DIY Christmas // The Dress-Up Box

>> Wednesday, December 6, 2017

This is a re-post of a blog entry I wrote when Ada was two! I am thinking of making something similar for Eloise for Christmas. And if you need more gift ideas for kids, check out my 2017 gift guide. I share exactly what we're getting the girls this year, not just random stuff.

The highlight of Ada's birthday party was her gift, the dress-up box. Now, this isn't really a tutorial so much as it's an inexpensive gift idea for toddlers and little kids. I thought of making this box for Ada when I noticed she liked going around the upstairs + rummaging through drawers. She'd put on socks and shoes and tights and mittens and scarves. Anything and everything she could get her hands on.

The beauty of this "project" is that it can be completely free if you have things around your house to use. It can be low-cost if you want to use thrifted items or even use (or sew!) your own. And if can also be all sorts of fancy if you have the budget to make it that way.

The choice is yours.

STEP #1: Find a nice box.

You can use one you already own or buy new. I had this zippered hat box I received a gift in years ago that had been sitting in our attic. I was at the crossroads of either getting rid of it or finding a new use. And actually that's how this whole gift idea started to take shape. I like having a box that closes well -- Ada knows how to use the zipper, but I can hear her before everything gets thrown about the entire house.  

I also think it'd be cool to somehow place a mirror or reflective surface inside the box. So, keep that in mind. Ada loves dressing up, but seeing herself in her fun outfits gets even more smile points.

(Bonus points if kid can fit inside the box.)

STEP #2: Find stuff to put in the box.

You can buy brand new clothing or actual dress-up clothing + costumes at a store, if you want. I opted to hit up thrift stores for some cheaper finds. It means the clothes don't really coordinate and are of various sizes and styles -- but it's perfect for a toddler.

I ended up getting . . .
  • 5 poofy skirts
  • 2 long scarves
  • 2 bandanas
  • 2 fisherman hats
  • 1 fuzzy "leopard" poncho
  • 1 reversible vest
  • 1 pair of sunglasses
  • 1 extremely ridiculous clown sweater
 = $12.50 total 

STEP #3: Maintain the box.

Though this step is one I have yet to follow myself, I've decided that I'm going to wash the clothing in the box once a month -- unless something gets really dirty, which I'm sure is bound to happen. I sort of thought everything would just stay clean, but painting + markers and then snacks + milk happened. It's just like regular clothing.

As well, I might add different items as I find things and cull through my own scarves and such. Or if I see something fun at a thrift store or online and the price is right.

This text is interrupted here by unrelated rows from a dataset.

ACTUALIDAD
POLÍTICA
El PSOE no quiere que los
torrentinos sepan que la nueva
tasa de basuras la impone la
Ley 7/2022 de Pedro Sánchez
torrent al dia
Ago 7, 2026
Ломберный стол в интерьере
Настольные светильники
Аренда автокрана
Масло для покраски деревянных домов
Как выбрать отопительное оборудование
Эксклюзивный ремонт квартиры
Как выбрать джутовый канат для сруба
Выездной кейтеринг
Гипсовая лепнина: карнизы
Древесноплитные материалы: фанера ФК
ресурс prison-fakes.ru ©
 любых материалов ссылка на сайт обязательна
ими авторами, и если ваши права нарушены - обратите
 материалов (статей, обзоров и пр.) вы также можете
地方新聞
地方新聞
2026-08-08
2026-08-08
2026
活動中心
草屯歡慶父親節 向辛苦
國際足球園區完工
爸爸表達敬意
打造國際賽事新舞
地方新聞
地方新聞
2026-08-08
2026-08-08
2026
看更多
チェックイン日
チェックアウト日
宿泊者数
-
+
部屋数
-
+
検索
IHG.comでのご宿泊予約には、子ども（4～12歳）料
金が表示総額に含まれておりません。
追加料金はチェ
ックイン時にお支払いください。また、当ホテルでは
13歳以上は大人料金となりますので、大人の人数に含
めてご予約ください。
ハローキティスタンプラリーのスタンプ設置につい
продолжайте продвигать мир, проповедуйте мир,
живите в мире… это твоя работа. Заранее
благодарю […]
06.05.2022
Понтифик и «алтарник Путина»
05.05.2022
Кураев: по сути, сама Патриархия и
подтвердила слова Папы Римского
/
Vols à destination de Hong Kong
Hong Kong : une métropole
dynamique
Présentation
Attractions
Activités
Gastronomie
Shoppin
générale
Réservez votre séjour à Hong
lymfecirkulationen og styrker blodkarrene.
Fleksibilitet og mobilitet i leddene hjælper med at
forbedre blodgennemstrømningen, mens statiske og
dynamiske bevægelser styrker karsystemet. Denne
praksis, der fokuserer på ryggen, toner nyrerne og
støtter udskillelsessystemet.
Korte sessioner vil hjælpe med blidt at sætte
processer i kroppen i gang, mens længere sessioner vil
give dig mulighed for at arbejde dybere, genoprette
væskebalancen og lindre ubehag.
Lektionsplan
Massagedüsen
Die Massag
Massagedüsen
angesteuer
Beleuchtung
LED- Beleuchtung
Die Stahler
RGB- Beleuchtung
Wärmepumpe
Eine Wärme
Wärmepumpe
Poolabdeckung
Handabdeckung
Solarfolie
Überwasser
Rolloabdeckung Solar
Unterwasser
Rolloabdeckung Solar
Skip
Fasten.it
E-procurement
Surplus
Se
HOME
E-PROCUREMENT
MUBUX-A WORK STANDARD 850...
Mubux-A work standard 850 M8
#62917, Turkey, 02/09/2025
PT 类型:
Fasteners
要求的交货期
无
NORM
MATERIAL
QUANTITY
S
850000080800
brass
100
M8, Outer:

  • Buy clothing at least one size larger than your child wears. They wear this stuff over their regular clothing, so it makes sense. Sizes for Ada (who is just starting to get into the 2T size) range between 3T to 6. It all goes back to thrift store tips -- sometimes clothing shrinks or just fits different needs.
  • Wash absolutely everything before putting it in the box. I've heard some thrift stores spray clothing with a chemical (could be urban legend -- but I believe it), so it's just not worth risking.
  • Pick crazy things versus just normal everyday clothing. You can this stuff to look ridiculous, but also appeal to the insane style choices of a toddler. The weirder, the better, at least in my opinion.
  • Think beyond play. This whole dress-up thing is also a chance to teach kids how to dress and undress themselves, which is a real life skill. Try to choose clothing that facilitates that development -- bigger neck openings on shirts, for example, make it easier for little hands to navigate these learning waters.
Does your toddler like playing dress-up?